Bottleneck Identification in Cloudified Mobile Networks based on Distributed Telemetry

A new article from our work on mobile broadband networks and telemetry has just been published in IEEE Transactions on Mobile Computing!

Details: Fida, Mah-Rukh; Ahmed, Azza Hassan Mohamed; Dreibholz, Thomas; Ocampo, Andrés Felipe; Elmokashfi, Ahmed Mustafa and Michelinakis, Foivos Ioannis: «Bottleneck Identification in Cloudified Mobile Networks based on Distributed Telemetry» (PDF, 4278 KiB, in English), in Transactions on Mobile Computing, pp. 1–18, IEEE, DOI 10.1109/TMC.2023.3312051, ISSN 1558-0660, September 5, 2023, [BibTeX, XML].

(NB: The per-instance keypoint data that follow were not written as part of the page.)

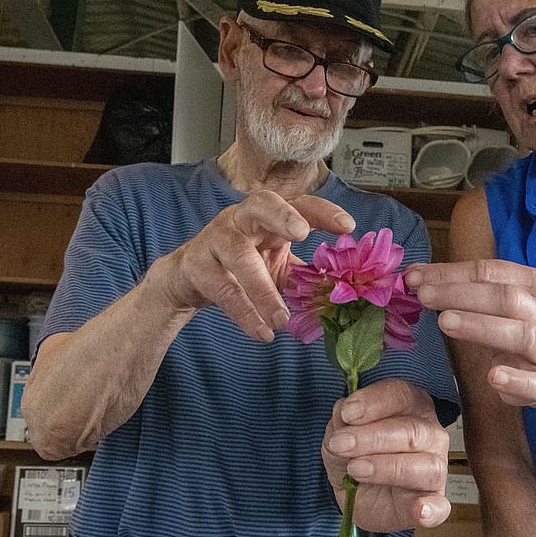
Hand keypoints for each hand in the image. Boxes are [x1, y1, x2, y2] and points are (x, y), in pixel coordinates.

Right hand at [153, 192, 354, 340]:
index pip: (299, 204)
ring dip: (262, 289)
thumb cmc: (240, 268)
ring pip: (239, 255)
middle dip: (282, 215)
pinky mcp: (197, 266)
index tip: (348, 226)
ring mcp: (216, 239)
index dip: (322, 212)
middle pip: (261, 204)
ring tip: (282, 320)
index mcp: (268, 216)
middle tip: (302, 233)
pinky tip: (262, 332)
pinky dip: (245, 313)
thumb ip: (306, 275)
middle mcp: (241, 219)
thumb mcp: (276, 267)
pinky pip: (224, 289)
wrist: (187, 278)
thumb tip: (345, 292)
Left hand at [322, 379, 450, 531]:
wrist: (355, 495)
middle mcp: (429, 434)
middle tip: (342, 445)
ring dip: (387, 468)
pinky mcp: (433, 501)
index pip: (401, 394)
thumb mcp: (339, 435)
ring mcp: (435, 468)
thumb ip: (341, 422)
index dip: (374, 402)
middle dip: (373, 437)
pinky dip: (431, 508)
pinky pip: (440, 506)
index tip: (348, 413)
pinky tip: (420, 509)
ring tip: (357, 470)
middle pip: (412, 430)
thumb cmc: (355, 455)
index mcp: (410, 406)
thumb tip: (344, 413)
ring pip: (425, 465)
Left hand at [405, 260, 535, 407]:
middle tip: (425, 296)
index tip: (414, 278)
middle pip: (504, 298)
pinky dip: (516, 380)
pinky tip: (494, 376)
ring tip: (446, 323)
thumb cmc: (516, 327)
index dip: (450, 273)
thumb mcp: (496, 301)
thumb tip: (414, 277)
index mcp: (533, 284)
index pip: (489, 272)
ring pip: (520, 334)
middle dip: (461, 295)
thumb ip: (463, 288)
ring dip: (481, 326)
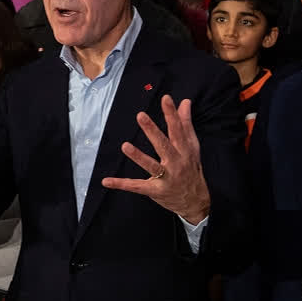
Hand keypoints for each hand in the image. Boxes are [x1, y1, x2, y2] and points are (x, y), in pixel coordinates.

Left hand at [101, 95, 210, 223]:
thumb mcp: (192, 146)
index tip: (166, 99)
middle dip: (152, 131)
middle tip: (141, 116)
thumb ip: (186, 124)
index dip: (172, 114)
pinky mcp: (155, 191)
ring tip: (125, 146)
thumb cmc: (192, 169)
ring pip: (151, 166)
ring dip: (138, 156)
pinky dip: (121, 184)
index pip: (178, 129)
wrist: (195, 201)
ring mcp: (166, 178)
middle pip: (164, 145)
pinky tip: (106, 181)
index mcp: (184, 150)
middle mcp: (176, 163)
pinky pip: (137, 186)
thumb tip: (184, 102)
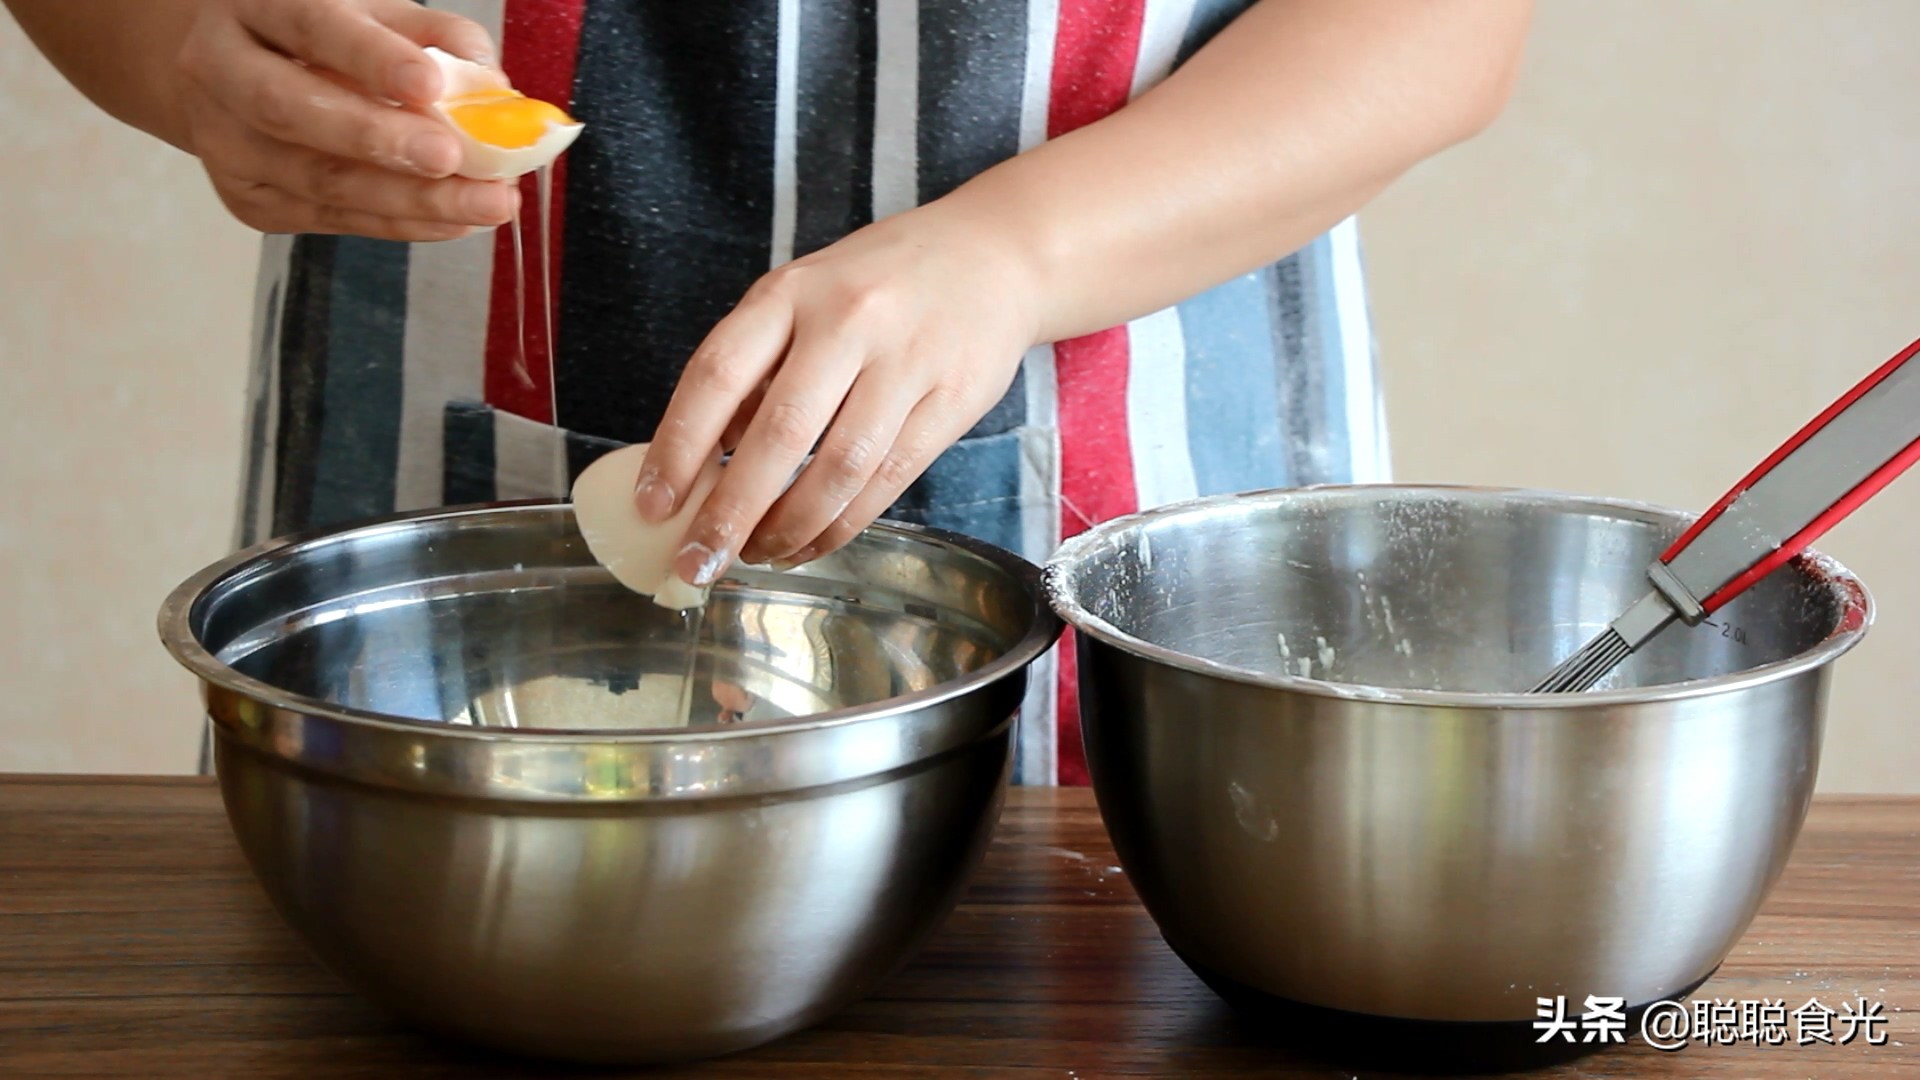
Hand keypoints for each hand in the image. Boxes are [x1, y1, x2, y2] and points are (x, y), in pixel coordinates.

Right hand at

Abstract: Cloudified mobile networks are expected to deliver a multitude of services with reduced capital and operating expenses. A characteristic example is 5G networks serving several slices in parallel. Such mobile networks, therefore, need to ensure that the SLAs of customised end-to-end sliced services are met. This requires monitoring the resource usage and characteristics of data flows at the virtualised network core, as well as tracking the performance of the radio interfaces and UEs. A centralised monitoring architecture can not scale to support millions of UEs though. This paper, proposes a 2-stage distributed telemetry framework in which UEs act as early warning sensors. After UEs flag an anomaly, a ML model is activated, at network controller, to attribute the cause of the anomaly. The framework achieves 85% F1-score in detecting anomalies caused by different bottlenecks, and an overall 89% F1-score in attributing these bottlenecks. This accuracy of our distributed framework is similar to that of a centralised monitoring system, but with no overhead of transmitting UE-based telemetry data to the centralised controller. The study also finds that passive in-band network telemetry has the potential to replace active monitoring and can further reduce the overhead of a network monitoring system.